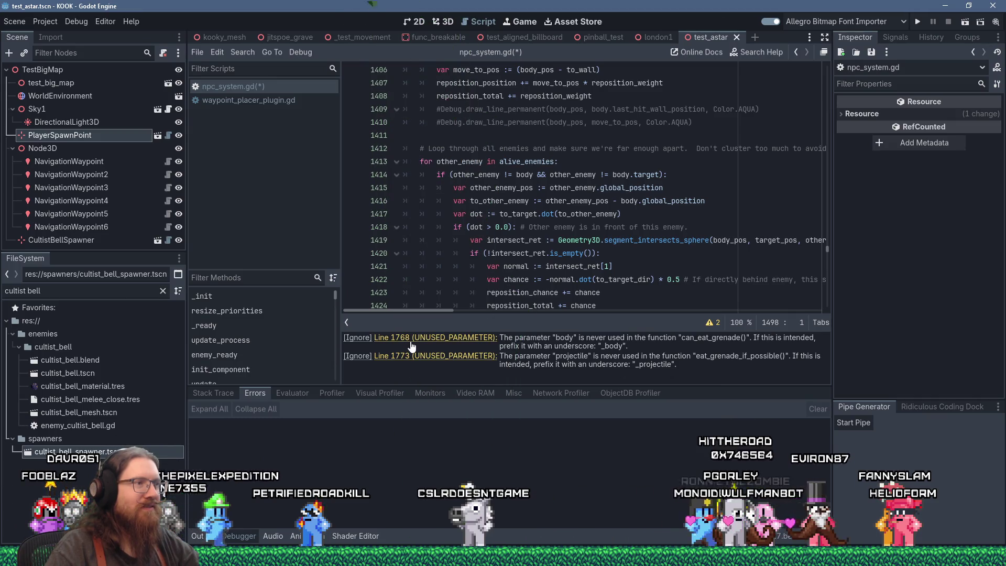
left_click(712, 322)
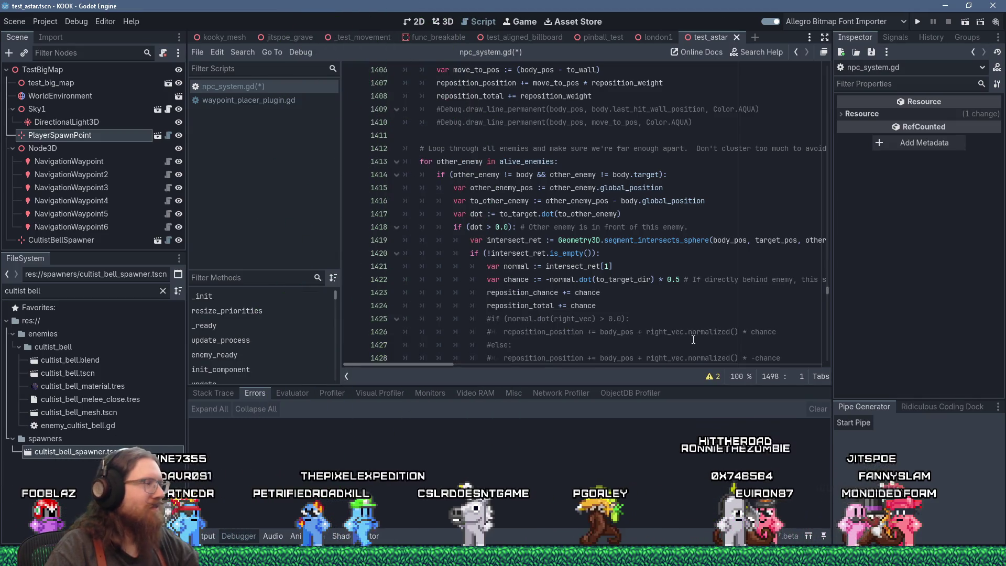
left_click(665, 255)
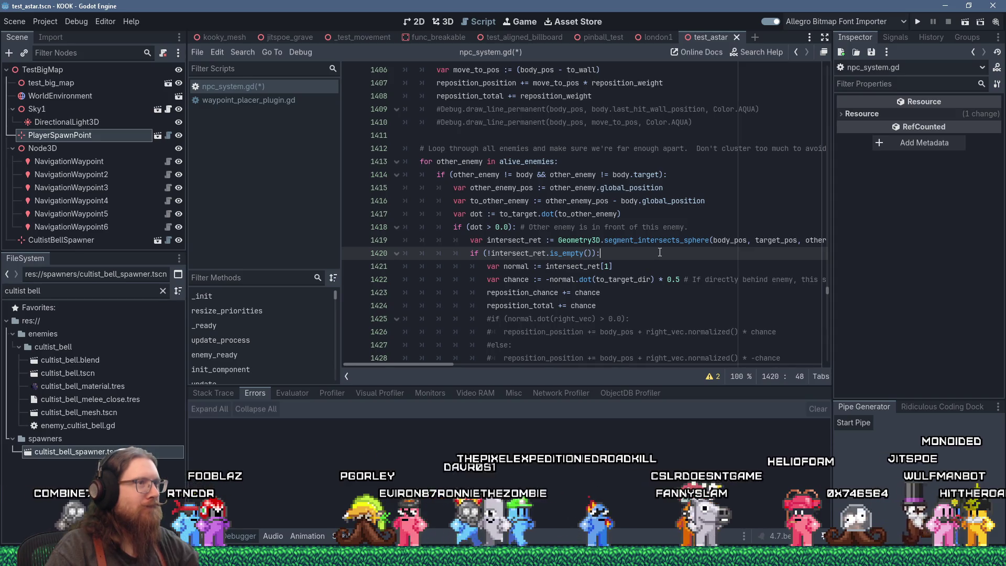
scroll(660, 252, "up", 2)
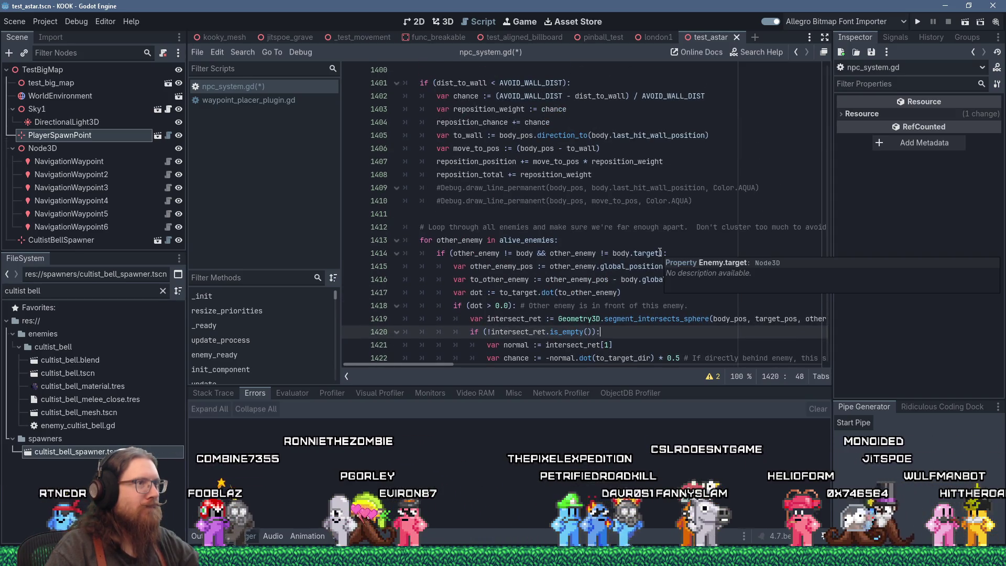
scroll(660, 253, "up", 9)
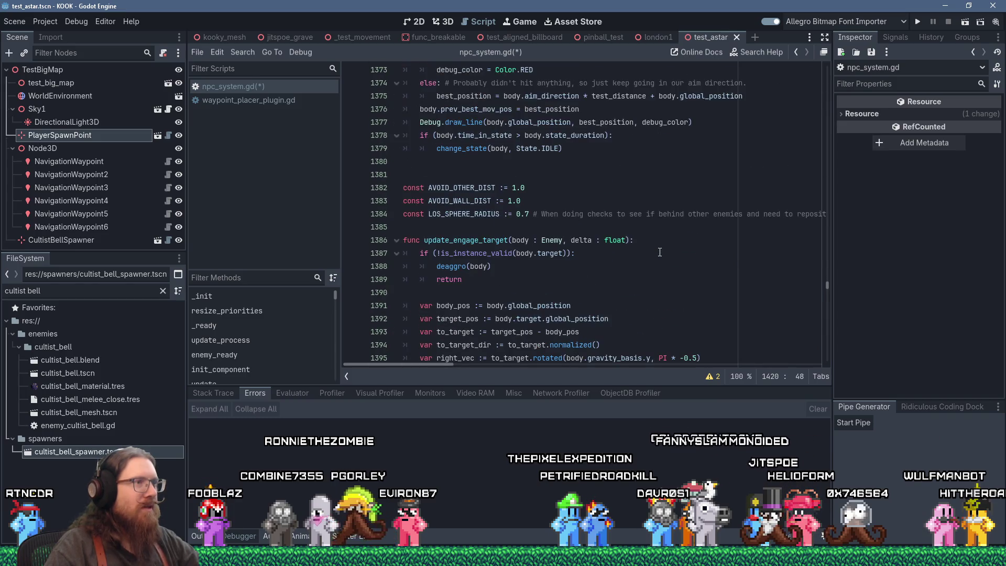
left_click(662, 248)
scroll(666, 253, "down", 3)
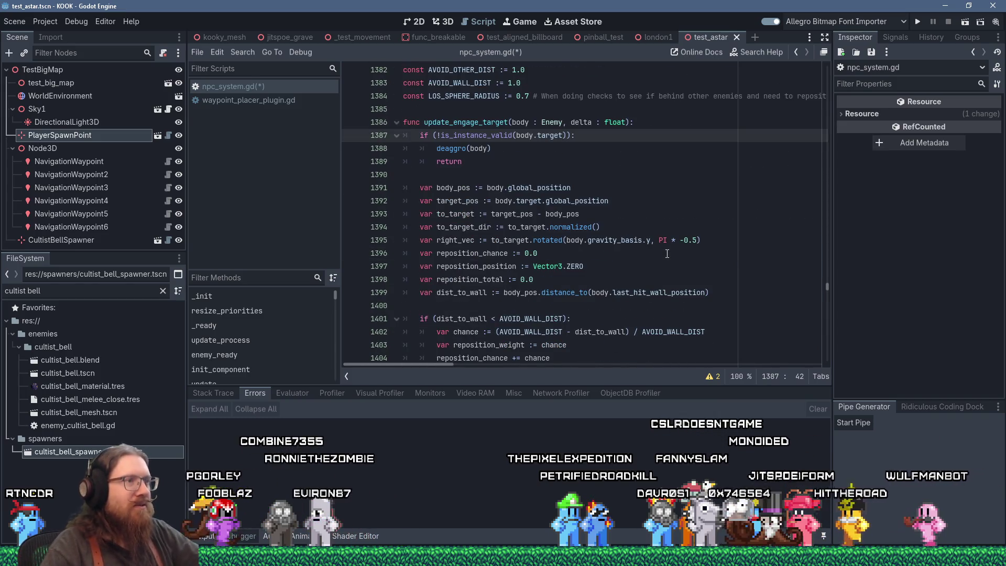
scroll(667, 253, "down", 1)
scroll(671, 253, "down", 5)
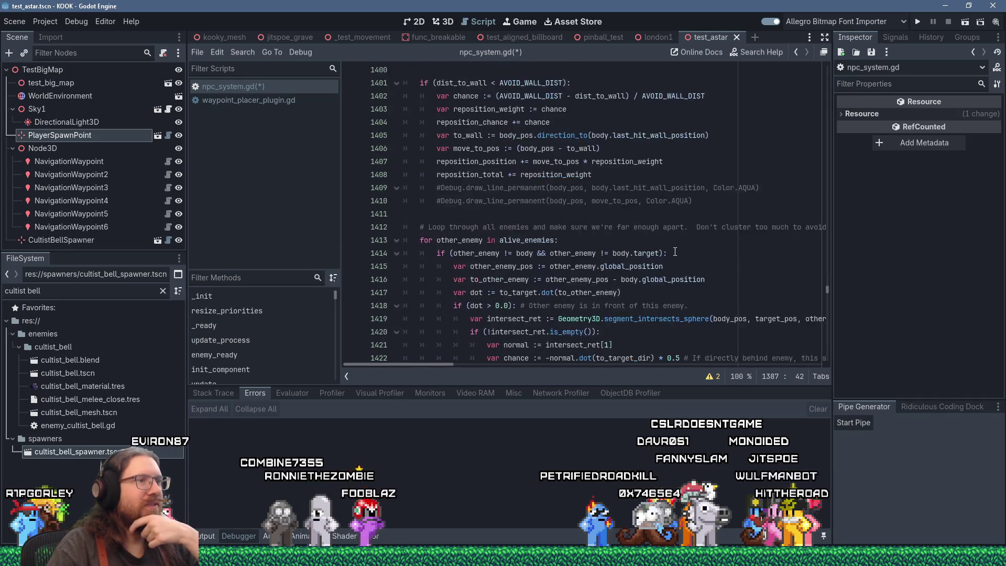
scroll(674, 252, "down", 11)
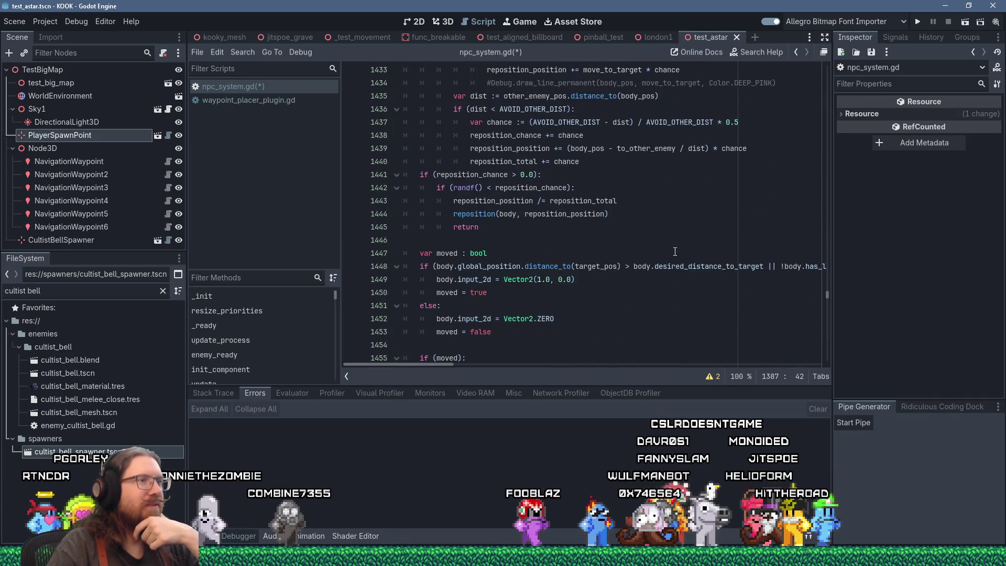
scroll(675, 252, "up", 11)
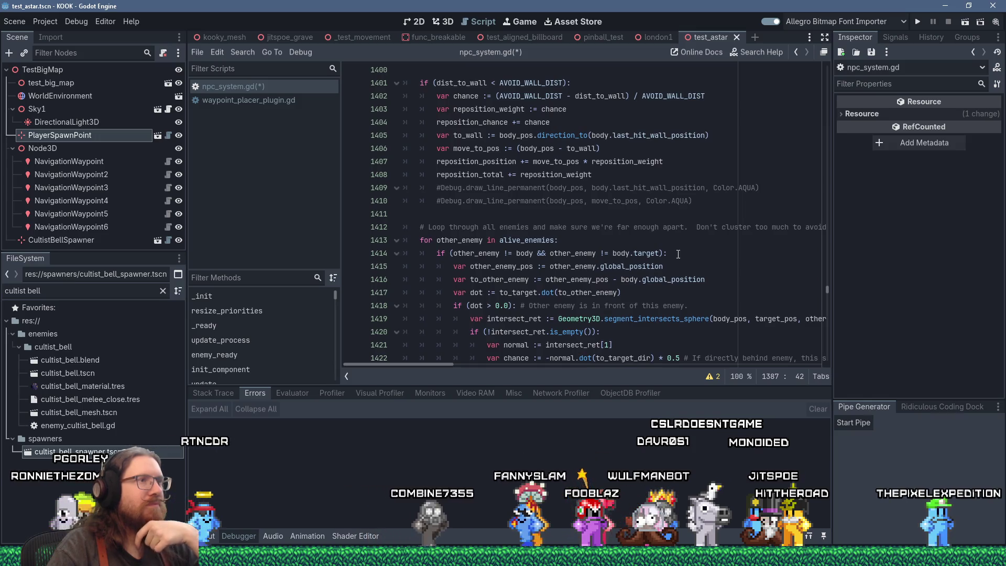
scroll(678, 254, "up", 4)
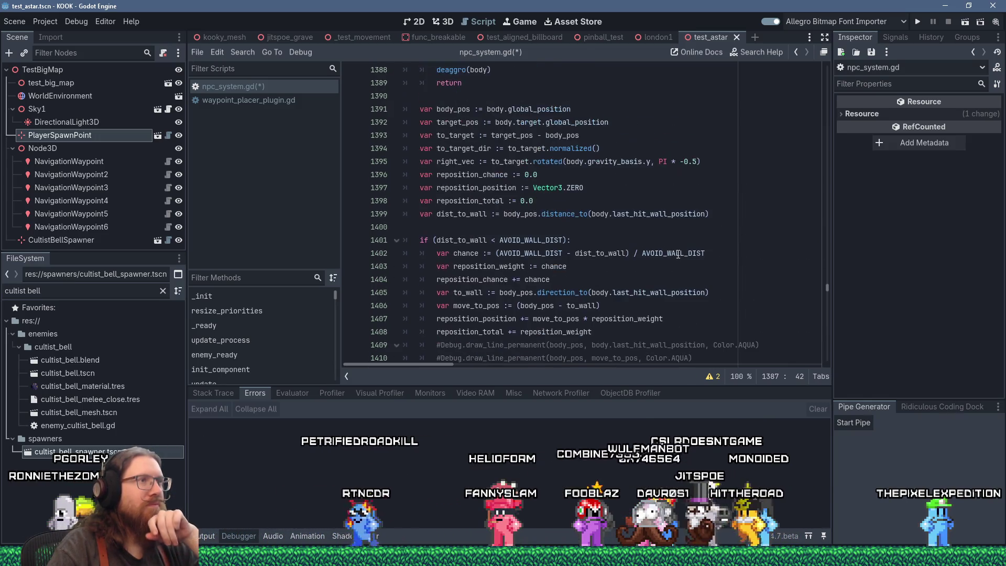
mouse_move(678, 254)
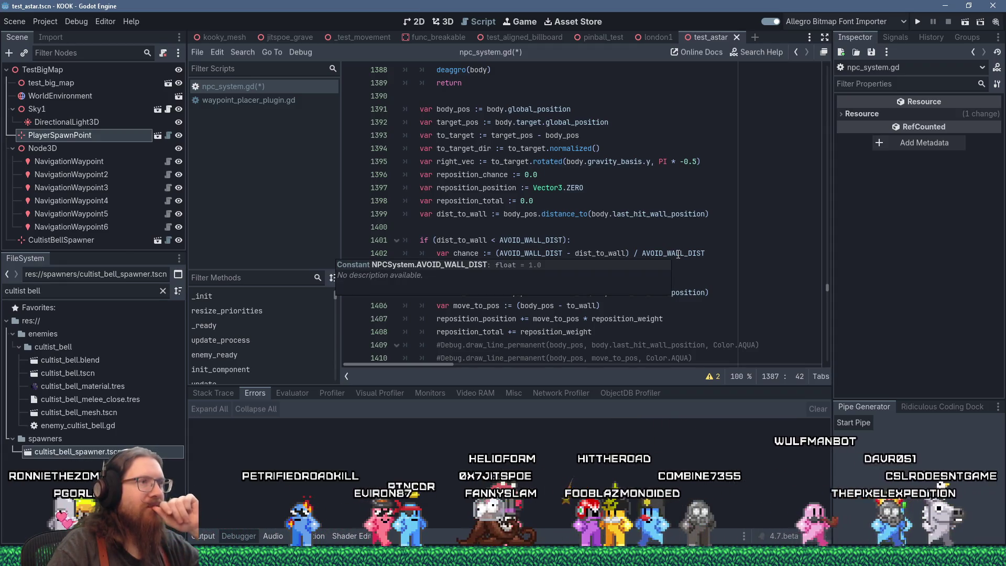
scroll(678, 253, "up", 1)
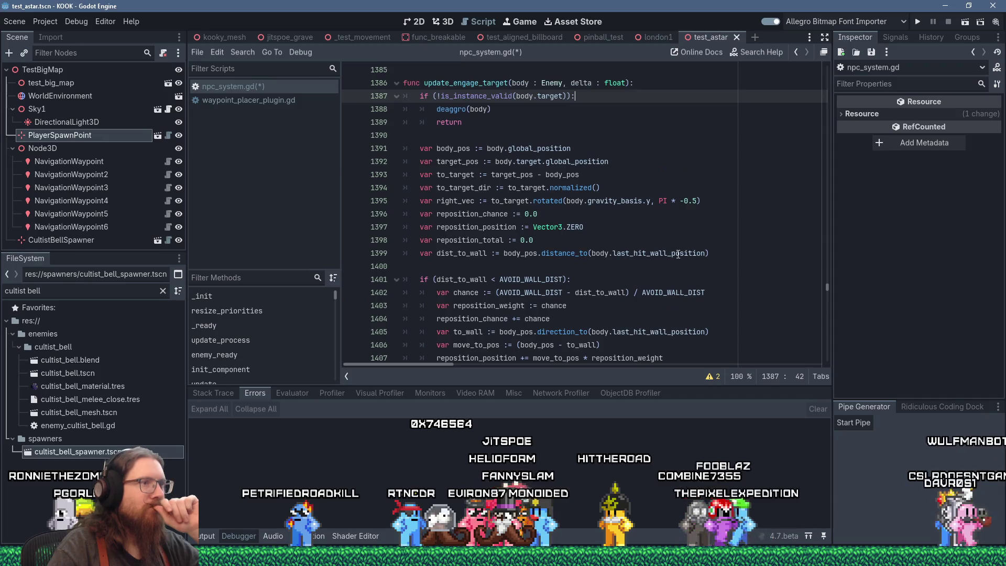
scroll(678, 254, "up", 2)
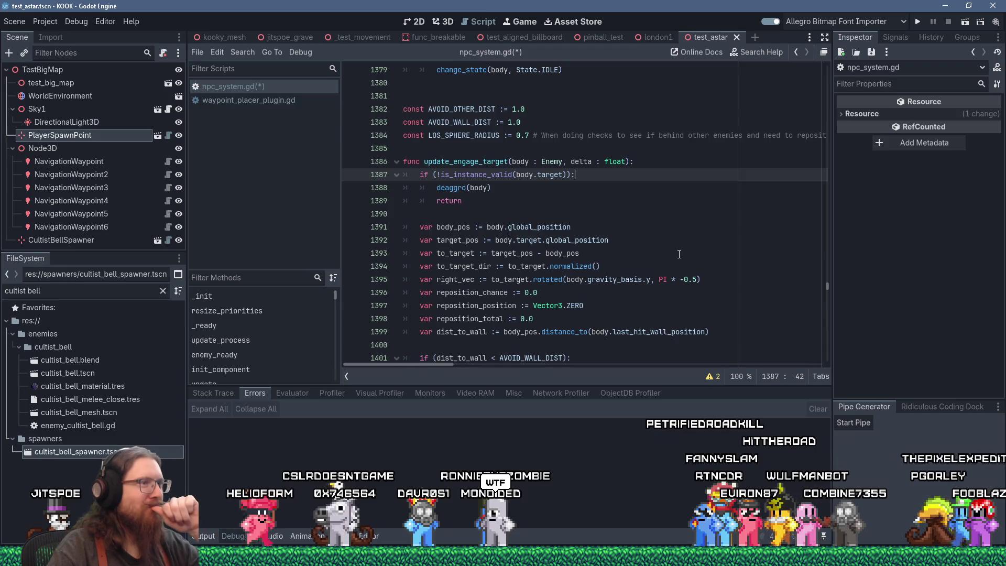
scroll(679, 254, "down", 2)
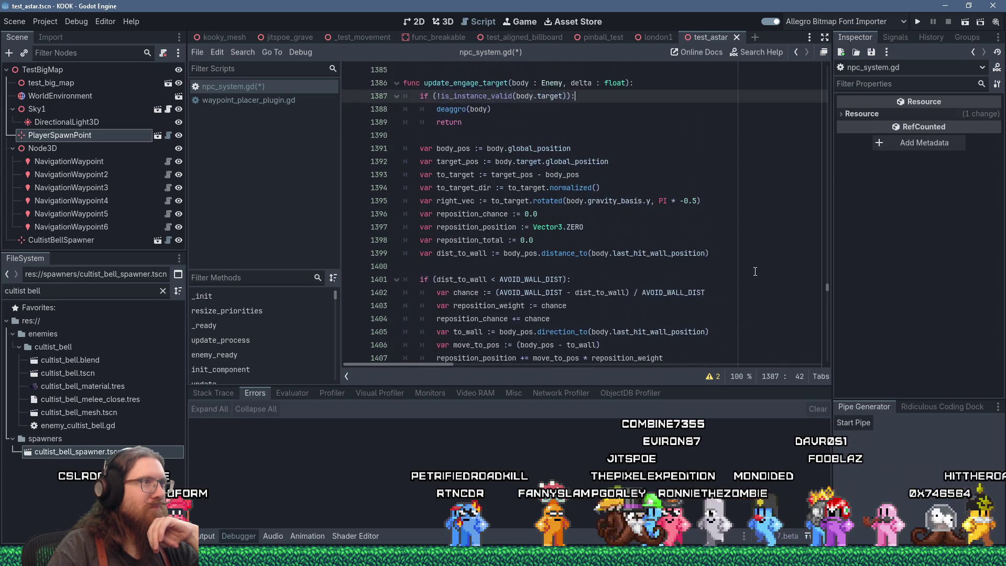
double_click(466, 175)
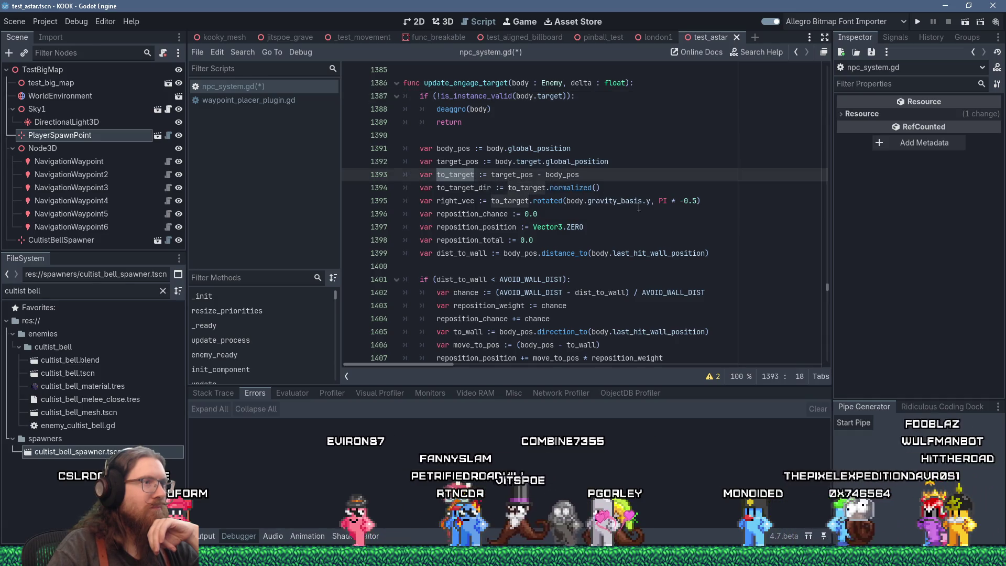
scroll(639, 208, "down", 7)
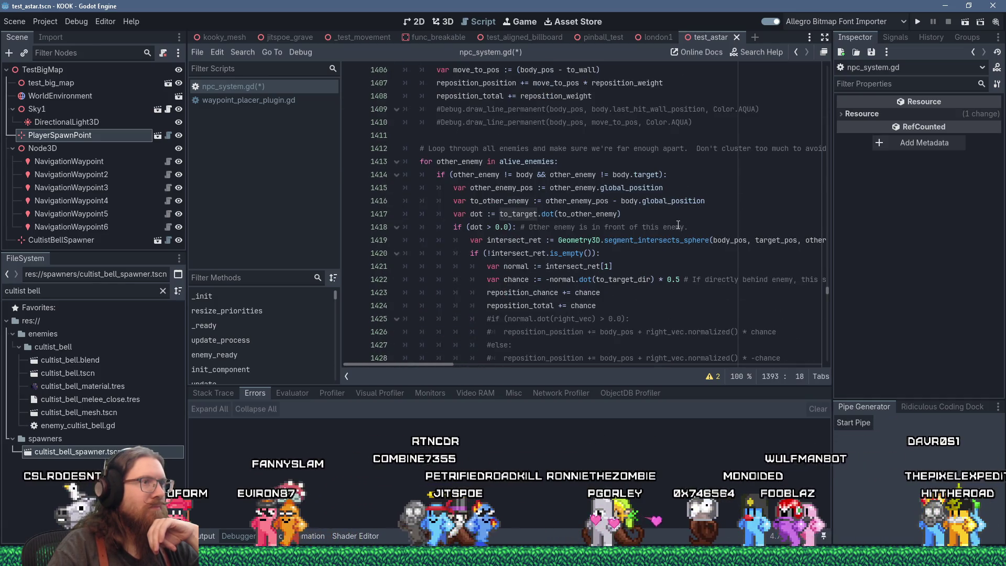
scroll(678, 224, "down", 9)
※ ※ ※
#### TRY IT
The line that contains "left_click(665, 255)" begins the part to retype, and the last line of the records above ends it. Retype both and everything between, exactly, without the pictures.

#### RESPONSE BELOW
left_click(665, 255)
scroll(660, 252, "up", 2)
scroll(660, 253, "up", 9)
left_click(662, 248)
scroll(666, 253, "down", 3)
scroll(667, 253, "down", 1)
scroll(671, 253, "down", 5)
scroll(674, 252, "down", 11)
scroll(675, 252, "up", 11)
scroll(678, 254, "up", 4)
mouse_move(678, 254)
scroll(678, 253, "up", 1)
scroll(678, 254, "up", 2)
scroll(679, 254, "down", 2)
double_click(466, 175)
scroll(639, 208, "down", 7)
scroll(678, 224, "down", 9)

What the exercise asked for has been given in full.